**YOUR ASSIGNMENT:**
Output, exactly as they appear, the lines of the data from the start through the line containing "Im Verlauf der", inclusive.

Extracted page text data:
───

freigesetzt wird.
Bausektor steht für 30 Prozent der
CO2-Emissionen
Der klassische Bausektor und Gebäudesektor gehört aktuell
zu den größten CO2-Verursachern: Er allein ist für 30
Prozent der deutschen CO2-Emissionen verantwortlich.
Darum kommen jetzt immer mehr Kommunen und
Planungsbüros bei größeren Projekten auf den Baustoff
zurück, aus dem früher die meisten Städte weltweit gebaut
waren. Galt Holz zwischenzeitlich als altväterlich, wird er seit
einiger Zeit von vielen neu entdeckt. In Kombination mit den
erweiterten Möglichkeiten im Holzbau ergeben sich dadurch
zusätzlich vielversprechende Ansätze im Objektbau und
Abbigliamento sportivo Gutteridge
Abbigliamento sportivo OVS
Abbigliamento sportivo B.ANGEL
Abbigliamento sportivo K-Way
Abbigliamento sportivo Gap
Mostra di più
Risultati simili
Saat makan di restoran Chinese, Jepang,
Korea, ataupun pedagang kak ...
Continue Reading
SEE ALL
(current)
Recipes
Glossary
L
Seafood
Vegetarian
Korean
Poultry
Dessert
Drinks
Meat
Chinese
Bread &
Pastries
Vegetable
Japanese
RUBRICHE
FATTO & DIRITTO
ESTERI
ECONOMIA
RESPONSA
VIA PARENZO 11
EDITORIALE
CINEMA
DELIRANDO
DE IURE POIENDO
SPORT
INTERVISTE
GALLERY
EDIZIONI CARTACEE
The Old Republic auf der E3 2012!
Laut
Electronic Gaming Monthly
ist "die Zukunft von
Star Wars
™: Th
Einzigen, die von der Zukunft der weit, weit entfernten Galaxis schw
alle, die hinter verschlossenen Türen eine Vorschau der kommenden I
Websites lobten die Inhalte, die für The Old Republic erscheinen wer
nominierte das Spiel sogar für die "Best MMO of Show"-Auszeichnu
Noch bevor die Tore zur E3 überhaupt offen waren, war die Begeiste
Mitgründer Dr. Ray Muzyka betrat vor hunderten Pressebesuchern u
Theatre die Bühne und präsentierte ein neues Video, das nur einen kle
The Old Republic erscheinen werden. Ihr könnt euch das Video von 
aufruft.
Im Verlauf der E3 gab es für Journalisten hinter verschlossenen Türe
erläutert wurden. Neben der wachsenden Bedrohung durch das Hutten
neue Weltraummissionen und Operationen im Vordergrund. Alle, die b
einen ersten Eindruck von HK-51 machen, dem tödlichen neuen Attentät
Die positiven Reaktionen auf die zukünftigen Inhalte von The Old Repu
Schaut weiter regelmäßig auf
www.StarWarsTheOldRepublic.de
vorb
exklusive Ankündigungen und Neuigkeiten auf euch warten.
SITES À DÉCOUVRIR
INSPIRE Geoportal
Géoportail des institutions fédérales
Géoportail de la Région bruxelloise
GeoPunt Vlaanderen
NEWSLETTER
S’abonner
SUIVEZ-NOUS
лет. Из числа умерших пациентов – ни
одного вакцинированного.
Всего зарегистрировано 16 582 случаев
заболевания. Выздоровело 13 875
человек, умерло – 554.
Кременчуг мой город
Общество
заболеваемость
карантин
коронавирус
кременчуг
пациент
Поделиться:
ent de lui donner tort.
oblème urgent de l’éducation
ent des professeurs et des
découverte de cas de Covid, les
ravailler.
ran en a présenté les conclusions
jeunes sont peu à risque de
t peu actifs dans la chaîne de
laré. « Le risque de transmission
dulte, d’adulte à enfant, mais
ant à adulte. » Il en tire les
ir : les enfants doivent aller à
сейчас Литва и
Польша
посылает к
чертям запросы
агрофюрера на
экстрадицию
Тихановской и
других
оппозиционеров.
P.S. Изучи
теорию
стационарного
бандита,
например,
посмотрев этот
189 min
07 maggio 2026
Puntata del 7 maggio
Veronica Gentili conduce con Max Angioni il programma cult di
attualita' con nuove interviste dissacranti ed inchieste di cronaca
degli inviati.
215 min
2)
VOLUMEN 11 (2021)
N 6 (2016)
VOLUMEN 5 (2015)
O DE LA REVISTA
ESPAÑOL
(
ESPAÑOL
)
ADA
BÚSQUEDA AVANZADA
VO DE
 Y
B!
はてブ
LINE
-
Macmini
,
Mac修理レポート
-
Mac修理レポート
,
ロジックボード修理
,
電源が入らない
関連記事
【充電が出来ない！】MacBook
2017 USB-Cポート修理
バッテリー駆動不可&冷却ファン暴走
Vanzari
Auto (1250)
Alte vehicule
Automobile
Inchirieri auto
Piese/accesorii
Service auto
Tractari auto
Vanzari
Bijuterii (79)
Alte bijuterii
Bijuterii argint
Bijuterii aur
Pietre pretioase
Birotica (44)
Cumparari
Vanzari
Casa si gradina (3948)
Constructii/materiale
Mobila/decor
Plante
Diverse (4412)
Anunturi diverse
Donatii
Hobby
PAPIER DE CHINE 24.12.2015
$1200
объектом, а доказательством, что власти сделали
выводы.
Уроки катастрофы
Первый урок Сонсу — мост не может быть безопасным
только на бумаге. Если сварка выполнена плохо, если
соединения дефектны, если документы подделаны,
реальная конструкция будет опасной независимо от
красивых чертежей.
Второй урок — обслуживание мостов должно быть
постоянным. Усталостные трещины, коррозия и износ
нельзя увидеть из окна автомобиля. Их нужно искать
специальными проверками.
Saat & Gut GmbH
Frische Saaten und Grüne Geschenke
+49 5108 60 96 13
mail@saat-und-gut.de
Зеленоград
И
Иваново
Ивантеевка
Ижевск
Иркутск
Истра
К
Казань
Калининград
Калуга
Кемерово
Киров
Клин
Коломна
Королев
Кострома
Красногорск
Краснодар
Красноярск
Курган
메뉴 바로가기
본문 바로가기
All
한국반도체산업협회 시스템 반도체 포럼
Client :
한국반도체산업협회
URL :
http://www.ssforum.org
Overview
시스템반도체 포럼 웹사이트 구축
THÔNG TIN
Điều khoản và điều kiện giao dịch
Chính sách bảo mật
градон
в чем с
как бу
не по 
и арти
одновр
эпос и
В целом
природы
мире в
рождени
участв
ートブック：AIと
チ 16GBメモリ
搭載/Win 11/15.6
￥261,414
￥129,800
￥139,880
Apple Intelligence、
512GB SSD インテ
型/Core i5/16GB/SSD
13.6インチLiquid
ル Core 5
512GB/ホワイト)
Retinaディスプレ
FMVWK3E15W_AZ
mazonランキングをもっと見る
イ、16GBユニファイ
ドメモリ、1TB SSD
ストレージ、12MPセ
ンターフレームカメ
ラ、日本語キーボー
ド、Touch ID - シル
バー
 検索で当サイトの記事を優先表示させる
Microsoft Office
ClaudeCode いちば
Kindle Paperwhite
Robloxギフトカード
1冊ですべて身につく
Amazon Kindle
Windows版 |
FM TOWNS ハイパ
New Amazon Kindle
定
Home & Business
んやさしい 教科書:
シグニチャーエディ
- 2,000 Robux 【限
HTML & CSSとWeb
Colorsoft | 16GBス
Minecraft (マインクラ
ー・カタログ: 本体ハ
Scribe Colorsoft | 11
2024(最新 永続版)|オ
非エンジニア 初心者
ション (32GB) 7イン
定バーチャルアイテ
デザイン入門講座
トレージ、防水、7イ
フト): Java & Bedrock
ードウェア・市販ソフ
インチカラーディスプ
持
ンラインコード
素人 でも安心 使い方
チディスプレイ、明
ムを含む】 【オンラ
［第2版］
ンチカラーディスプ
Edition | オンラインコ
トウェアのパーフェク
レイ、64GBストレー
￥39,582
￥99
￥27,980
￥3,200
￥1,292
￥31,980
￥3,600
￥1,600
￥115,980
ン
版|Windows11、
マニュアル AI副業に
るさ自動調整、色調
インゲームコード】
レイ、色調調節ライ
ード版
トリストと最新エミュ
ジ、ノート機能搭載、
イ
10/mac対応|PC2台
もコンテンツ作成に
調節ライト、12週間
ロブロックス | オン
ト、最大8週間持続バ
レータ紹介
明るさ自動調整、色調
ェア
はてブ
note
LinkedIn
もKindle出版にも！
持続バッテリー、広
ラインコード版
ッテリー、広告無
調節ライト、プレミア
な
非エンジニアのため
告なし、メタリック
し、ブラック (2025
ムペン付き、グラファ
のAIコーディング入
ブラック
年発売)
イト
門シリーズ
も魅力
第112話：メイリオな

───

**EXERCISE OUTPUT:**
freigesetzt wird.
Bausektor steht für 30 Prozent der
CO2-Emissionen
Der klassische Bausektor und Gebäudesektor gehört aktuell
zu den größten CO2-Verursachern: Er allein ist für 30
Prozent der deutschen CO2-Emissionen verantwortlich.
Darum kommen jetzt immer mehr Kommunen und
Planungsbüros bei größeren Projekten auf den Baustoff
zurück, aus dem früher die meisten Städte weltweit gebaut
waren. Galt Holz zwischenzeitlich als altväterlich, wird er seit
einiger Zeit von vielen neu entdeckt. In Kombination mit den
erweiterten Möglichkeiten im Holzbau ergeben sich dadurch
zusätzlich vielversprechende Ansätze im Objektbau und
Abbigliamento sportivo Gutteridge
Abbigliamento sportivo OVS
Abbigliamento sportivo B.ANGEL
Abbigliamento sportivo K-Way
Abbigliamento sportivo Gap
Mostra di più
Risultati simili
Saat makan di restoran Chinese, Jepang,
Korea, ataupun pedagang kak ...
Continue Reading
SEE ALL
(current)
Recipes
Glossary
L
Seafood
Vegetarian
Korean
Poultry
Dessert
Drinks
Meat
Chinese
Bread &
Pastries
Vegetable
Japanese
RUBRICHE
FATTO & DIRITTO
ESTERI
ECONOMIA
RESPONSA
VIA PARENZO 11
EDITORIALE
CINEMA
DELIRANDO
DE IURE POIENDO
SPORT
INTERVISTE
GALLERY
EDIZIONI CARTACEE
The Old Republic auf der E3 2012!
Laut
Electronic Gaming Monthly
ist "die Zukunft von
Star Wars
™: Th
Einzigen, die von der Zukunft der weit, weit entfernten Galaxis schw
alle, die hinter verschlossenen Türen eine Vorschau der kommenden I
Websites lobten die Inhalte, die für The Old Republic erscheinen wer
nominierte das Spiel sogar für die "Best MMO of Show"-Auszeichnu
Noch bevor die Tore zur E3 überhaupt offen waren, war die Begeiste
Mitgründer Dr. Ray Muzyka betrat vor hunderten Pressebesuchern u
Theatre die Bühne und präsentierte ein neues Video, das nur einen kle
The Old Republic erscheinen werden. Ihr könnt euch das Video von 
aufruft.
Im Verlauf der E3 gab es für Journalisten hinter verschlossenen Türe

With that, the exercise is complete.